Moze najlepiej zapytać lekarza prowadzącego?
Pozdraiwam Was
OlaParticipantKarolino, niestety nie powiem za wiele o hemi-Fontan’a, ale wiem, że sama operacja jest cięższa dla dziecka, ponieważ: przy Glenn’ie operator nie dokonuje rekonstrukcji tętnic płucnych, i drugie, operacje przeprowadza się na pracujacym sercu. To znaczy, że dziecko omija przywrócenie akji serca, ryzyko niedotlenienia jest znikome ( tylko przy komplikacjach przy operacj) no i prawdoodpobienstwo infekcji pooperacjnych – nie używa się płucoserca. To oczywiście wszystko zależy od operatora, od wyników w danym ośrodku i o samym przekonaniu lekarzy, co do sposobu leczenia. Tak na przyszłość raczej nie da się powiedzieć, co dla dziecka będzie lepsze. No i jeszcze jedno. Po Glenn’ie robi się Fontane zewnątrzsercowo, a po hemi-Fontan’ie wewnątrzsercowo. I tutaj jeśli zewnątrzsercowo, to muszą wszyć sztuczny materiał, a to oznacza leki przeciwzakrzepowe do „końca” życia.
Mam nadzieję, że i o hemi-Fontan’ie ktoś się wypowie.

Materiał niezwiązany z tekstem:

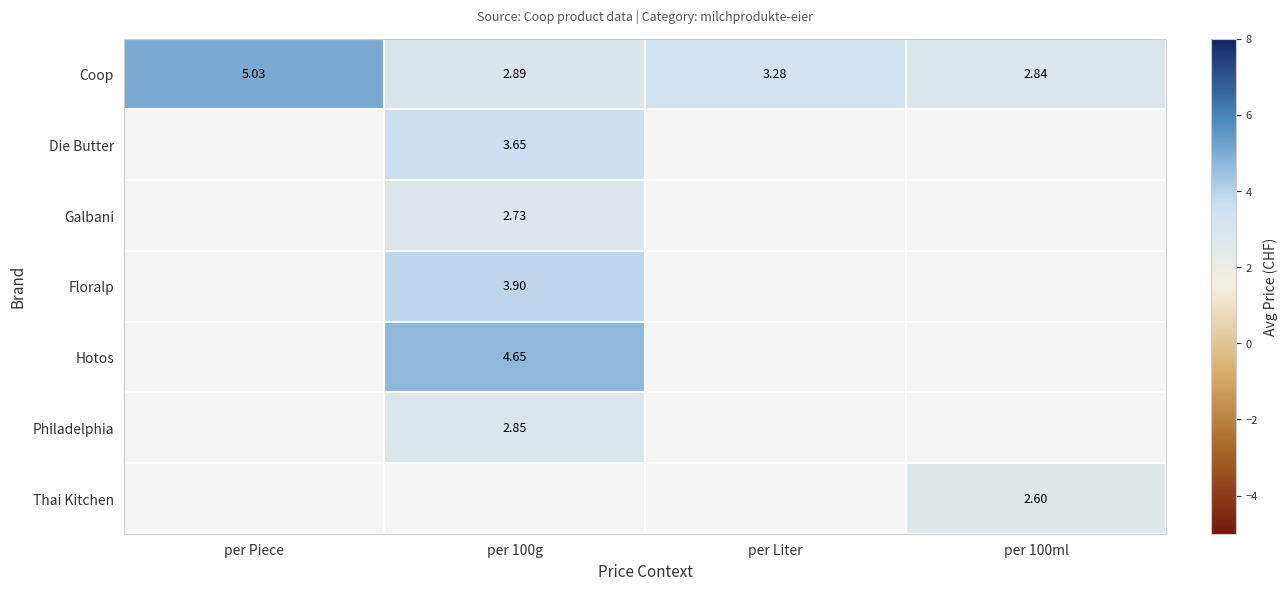

Where does the Coop series first go above 3?

per Piece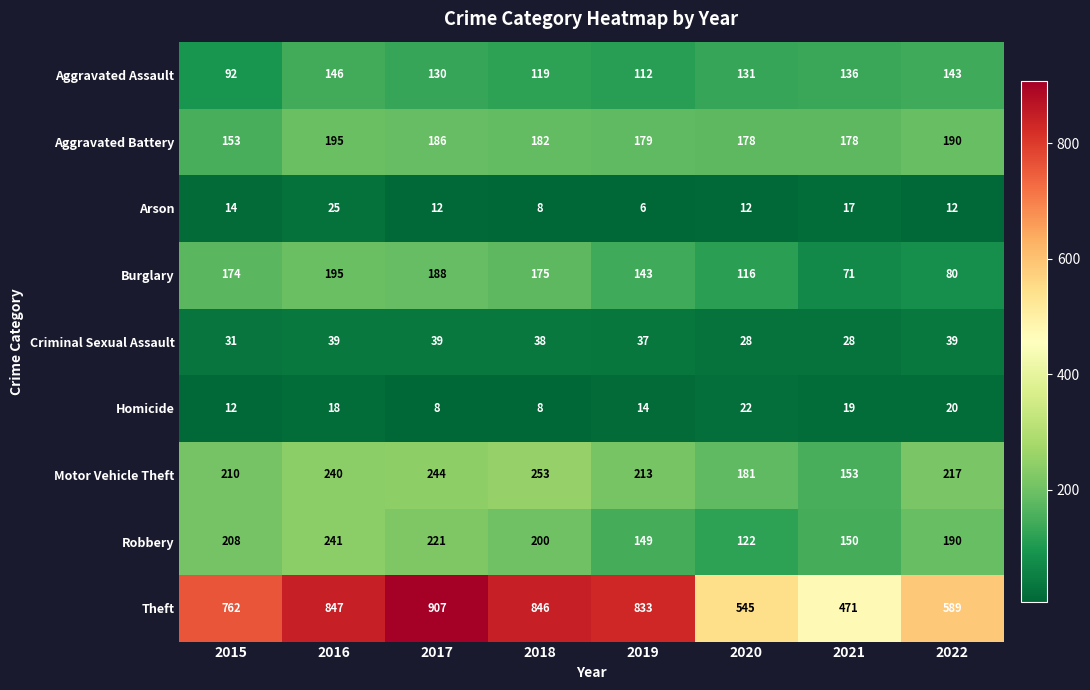

What is the sum of the Arson values at 2020 and 2018?

20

Pozdrawiam i trzymam kciuki
OlaParticipantno i zapomniałam dodać – zaraz na początku jest takie zdanie, ze te operacje palitawne przygotowują do transplantacji w przyszłości tzn. że hlhs’y mają jednak szansę na przeszczep
OlaParticipantDzieki wilekie za linka „chłonę” wiedzę przeczytałam do połowy ze zrozumieniem ale jeszcze dużo przede mną. Asiu, Twój synek był operowany w Łodzi, prawda? Oni tam właśnie robią zespolenie Glenn’a, tak jak ma Julka. Cieszę się, że jest to sensowna i polecana metoda no i bałam się Fontan’a extracardias, ze jest „gorszy”, a tu niespodzianka, nie jest wcale taki zły, ma nawet pare zalet.
Jeszcze raz dzieki, sama nie mam ostatnio czasu, żeby szukać informacji.